Gegebene Anweisung 1
Gib den Auszug über Johannes den Täufer ab den Worten „Wenn ihr Chef“ bis einschließlich „wir schlafen weiter.“ wieder. Tausche dabei „Waldzustandsbericht“ gegen „Waldschadensbericht“ aus.

Liebe Leser,
im neuesten Sonntagsblatt kann man eine Umfrage lesen zum Thema: Was ist
für Sie eine gute Predigt? Eine Antwort lautet:
“Ein guter Prediger spricht frei, spricht kurze Sätze, verständlich,
bezieht die Gemeinde mit ein, indem er zum Beispiel Gemeindeglieder
direkt (aber natürlich nicht strafend, entlarvend, sondern freundlich)
anspricht. Bei einem guten Prediger weiß ich als Zuhörerin, dass er
meine Gemeinde kennt und weiß, was im Augenblick hier los ist. Übrigens:
Das ist durchaus kein Traum. Ich kenne so einen Prediger.“
Na, sagen wir da, Johannes der Täufer kann es nicht gewesen sein. Da
strömen die Menschen um sich taufen zu lassen und statt leiser Musik,
spiritueller Atmosphäre, Bildmeditation und „Gott hat dich lieb, so wie
du bist“ - Liedern, werden die Leviten gelesen. Dieses Taufwasser ist
nicht warm oder lauwarm, sondern eiskalt. Johannes der Täufer macht uns
und seine Täuflinge frisch und das bedeutet vor allem: hellwach.
Mag sein, dass wir das als störend empfinden. Besonders zur
Weihnachtszeit lassen wir uns ja gerne einlullen von Klängen und
Gerüchen. Als wäre Weihnachten für ein paar Wochen das Deodorant einer
ansonsten zum Himmel stinkenden Welt. Weihnachten als Euphemismus, als
sprachliche Beschönigung unter vielen, mit denen wir versuchen, das
Schlimme nicht so schlimm klingen zu lassen und unsere Welt
schönzureden.
Wenn ihr Chef ihnen kündigt, dann heißt das nicht feuern, sondern
freisetzen. Wenn unbeteiligte Zivilisten von Bomben zerfetzt werden,
dann sind sie keine Opfer von Menschenverachtung, sondern
Kollateralschäden. Ups, dumm gelaufen, sorry. Und auch über den Wald
gibt kein Schadens- oder besser Katastrophenbericht Auskunft, sondern
der Waldzustandsbericht. Der Prediger in der Wüste hat recht: Es ist
schon die Axt den Bäumen an die Wurzel gelegt. Freilich in einem Sinn,
den der Täufer nicht ahnen konnte. Wir alle sorgen dafür, dass der Wald
stirbt. Unser Wald. Sinnbild des Lebens. Besungen und bedichtet seit es
Menschen gibt. Als Ökosystem unabdingbare Lebensgrundlage auch für den
Menschen. Sein Niedergang müsste uns allen in die Glieder fahren. Und
wir schlafen weiter.

Auszüge aus Datensätzen

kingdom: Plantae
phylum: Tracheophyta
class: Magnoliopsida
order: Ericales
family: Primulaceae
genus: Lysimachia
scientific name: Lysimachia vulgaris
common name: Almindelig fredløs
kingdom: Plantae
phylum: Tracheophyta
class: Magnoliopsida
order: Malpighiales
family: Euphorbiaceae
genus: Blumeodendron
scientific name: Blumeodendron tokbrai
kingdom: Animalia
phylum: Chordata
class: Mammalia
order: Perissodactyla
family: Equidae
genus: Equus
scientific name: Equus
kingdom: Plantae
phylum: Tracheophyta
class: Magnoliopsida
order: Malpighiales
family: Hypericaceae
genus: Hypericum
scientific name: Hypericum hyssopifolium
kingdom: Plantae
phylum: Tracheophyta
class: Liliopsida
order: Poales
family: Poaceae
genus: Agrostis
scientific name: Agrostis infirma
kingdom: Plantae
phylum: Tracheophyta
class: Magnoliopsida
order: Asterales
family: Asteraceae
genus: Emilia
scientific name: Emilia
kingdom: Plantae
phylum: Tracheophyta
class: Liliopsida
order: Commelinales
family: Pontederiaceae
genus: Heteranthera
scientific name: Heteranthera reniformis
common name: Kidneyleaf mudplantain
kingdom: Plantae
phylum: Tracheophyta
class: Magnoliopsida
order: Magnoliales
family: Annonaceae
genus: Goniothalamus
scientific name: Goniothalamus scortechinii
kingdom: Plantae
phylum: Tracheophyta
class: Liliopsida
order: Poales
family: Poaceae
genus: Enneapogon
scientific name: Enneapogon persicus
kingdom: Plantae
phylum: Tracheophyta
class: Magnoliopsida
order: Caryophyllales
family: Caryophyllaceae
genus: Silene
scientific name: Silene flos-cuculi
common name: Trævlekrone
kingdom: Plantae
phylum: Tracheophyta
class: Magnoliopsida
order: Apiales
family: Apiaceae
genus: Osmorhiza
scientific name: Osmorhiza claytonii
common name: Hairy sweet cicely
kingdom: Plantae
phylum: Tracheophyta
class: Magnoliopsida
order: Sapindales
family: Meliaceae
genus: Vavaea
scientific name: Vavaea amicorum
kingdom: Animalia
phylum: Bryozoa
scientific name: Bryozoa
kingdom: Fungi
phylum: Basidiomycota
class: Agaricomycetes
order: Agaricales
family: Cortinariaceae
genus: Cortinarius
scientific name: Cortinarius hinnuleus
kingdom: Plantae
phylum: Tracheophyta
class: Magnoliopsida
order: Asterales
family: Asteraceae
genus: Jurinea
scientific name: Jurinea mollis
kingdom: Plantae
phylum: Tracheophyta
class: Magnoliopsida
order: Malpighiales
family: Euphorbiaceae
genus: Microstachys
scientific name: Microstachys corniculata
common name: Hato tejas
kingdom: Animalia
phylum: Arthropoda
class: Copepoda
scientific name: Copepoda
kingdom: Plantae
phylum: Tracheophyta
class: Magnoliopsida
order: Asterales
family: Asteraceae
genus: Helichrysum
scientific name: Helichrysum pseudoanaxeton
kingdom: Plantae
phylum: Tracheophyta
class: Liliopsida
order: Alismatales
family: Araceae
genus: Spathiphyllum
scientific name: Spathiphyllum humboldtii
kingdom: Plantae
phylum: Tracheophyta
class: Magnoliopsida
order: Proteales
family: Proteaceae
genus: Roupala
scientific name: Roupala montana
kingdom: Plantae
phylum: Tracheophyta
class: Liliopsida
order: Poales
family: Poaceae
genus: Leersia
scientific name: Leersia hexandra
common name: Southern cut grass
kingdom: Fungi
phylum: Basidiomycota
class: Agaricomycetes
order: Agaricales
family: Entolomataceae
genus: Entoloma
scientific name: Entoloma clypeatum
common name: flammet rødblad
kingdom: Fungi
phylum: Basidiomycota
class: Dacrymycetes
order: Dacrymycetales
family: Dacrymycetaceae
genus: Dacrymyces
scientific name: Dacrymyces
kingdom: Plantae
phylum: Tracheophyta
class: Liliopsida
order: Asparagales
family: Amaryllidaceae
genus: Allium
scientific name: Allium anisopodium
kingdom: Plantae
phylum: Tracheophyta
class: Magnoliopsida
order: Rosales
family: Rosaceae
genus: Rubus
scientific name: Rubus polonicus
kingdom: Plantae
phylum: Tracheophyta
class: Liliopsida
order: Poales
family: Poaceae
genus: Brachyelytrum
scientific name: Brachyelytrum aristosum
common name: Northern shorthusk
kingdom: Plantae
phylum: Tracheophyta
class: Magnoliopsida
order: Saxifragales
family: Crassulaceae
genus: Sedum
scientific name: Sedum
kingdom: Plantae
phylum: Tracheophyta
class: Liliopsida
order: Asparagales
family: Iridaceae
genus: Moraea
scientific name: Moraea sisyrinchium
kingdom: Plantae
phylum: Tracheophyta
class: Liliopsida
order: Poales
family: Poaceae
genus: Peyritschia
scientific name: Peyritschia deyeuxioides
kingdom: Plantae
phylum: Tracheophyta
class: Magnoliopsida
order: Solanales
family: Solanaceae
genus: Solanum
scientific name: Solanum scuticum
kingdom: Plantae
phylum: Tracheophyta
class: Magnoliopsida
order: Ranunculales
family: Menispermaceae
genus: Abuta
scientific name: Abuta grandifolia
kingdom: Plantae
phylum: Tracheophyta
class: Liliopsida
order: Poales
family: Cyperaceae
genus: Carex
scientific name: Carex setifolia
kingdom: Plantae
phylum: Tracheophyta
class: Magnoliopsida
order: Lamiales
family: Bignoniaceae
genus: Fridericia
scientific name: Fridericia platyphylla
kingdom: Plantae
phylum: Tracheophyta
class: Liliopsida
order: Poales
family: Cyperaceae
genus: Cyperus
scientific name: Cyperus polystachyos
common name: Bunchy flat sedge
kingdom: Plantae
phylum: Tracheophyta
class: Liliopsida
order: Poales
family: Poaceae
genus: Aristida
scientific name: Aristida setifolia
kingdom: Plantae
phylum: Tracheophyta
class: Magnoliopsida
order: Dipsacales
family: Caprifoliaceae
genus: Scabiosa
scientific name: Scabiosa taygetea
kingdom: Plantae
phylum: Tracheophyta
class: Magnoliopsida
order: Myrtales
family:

Gegebene Anweisung 2
Übertrage die Zeilen der Datensätze in eine Markdown-Tabelle mit den Spalten „Nr.“ und „Zeile“, ohne Leerzeilen. Beginne bei der Zeile mit „common name: Hato tejas“ und höre nach der Zeile mit „family: Dacrymycetaceae“ auf.

Ergebnis der Übung 1
Wenn ihr Chef ihnen kündigt, dann heißt das nicht feuern, sondern
freisetzen. Wenn unbeteiligte Zivilisten von Bomben zerfetzt werden,
dann sind sie keine Opfer von Menschenverachtung, sondern
Kollateralschäden. Ups, dumm gelaufen, sorry. Und auch über den Wald
gibt kein Schadens- oder besser Katastrophenbericht Auskunft, sondern
der Waldschadensbericht. Der Prediger in der Wüste hat recht: Es ist
schon die Axt den Bäumen an die Wurzel gelegt. Freilich in einem Sinn,
den der Täufer nicht ahnen konnte. Wir alle sorgen dafür, dass der Wald
stirbt. Unser Wald. Sinnbild des Lebens. Besungen und bedichtet seit es
Menschen gibt. Als Ökosystem unabdingbare Lebensgrundlage auch für den
Menschen. Sein Niedergang müsste uns allen in die Glieder fahren. Und
wir schlafen weiter.

Ergebnis der Übung 2
| Nr. | Zeile |
|---|---|
| 1 | common name: Hato tejas |
| 2 | kingdom: Animalia |
| 3 | phylum: Arthropoda |
| 4 | class: Copepoda |
| 5 | scientific name: Copepoda |
| 6 | kingdom: Plantae |
| 7 | phylum: Tracheophyta |
| 8 | class: Magnoliopsida |
| 9 | order: Asterales |
| 10 | family: Asteraceae |
| 11 | genus: Helichrysum |
| 12 | scientific name: Helichrysum pseudoanaxeton |
| 13 | kingdom: Plantae |
| 14 | phylum: Tracheophyta |
| 15 | class: Liliopsida |
| 16 | order: Alismatales |
| 17 | family: Araceae |
| 18 | genus: Spathiphyllum |
| 19 | scientific name: Spathiphyllum humboldtii |
| 20 | kingdom: Plantae |
| 21 | phylum: Tracheophyta |
| 22 | class: Magnoliopsida |
| 23 | order: Proteales |
| 24 | family: Proteaceae |
| 25 | genus: Roupala |
| 26 | scientific name: Roupala montana |
| 27 | kingdom: Plantae |
| 28 | phylum: Tracheophyta |
| 29 | class: Liliopsida |
| 30 | order: Poales |
| 31 | family: Poaceae |
| 32 | genus: Leersia |
| 33 | scientific name: Leersia hexandra |
| 34 | common name: Southern cut grass |
| 35 | kingdom: Fungi |
| 36 | phylum: Basidiomycota |
| 37 | class: Agaricomycetes |
| 38 | order: Agaricales |
| 39 | family: Entolomataceae |
| 40 | genus: Entoloma |
| 41 | scientific name: Entoloma clypeatum |
| 42 | common name: flammet rødblad |
| 43 | kingdom: Fungi |
| 44 | phylum: Basidiomycota |
| 45 | class: Dacrymycetes |
| 46 | order: Dacrymycetales |
| 47 | family: Dacrymycetaceae |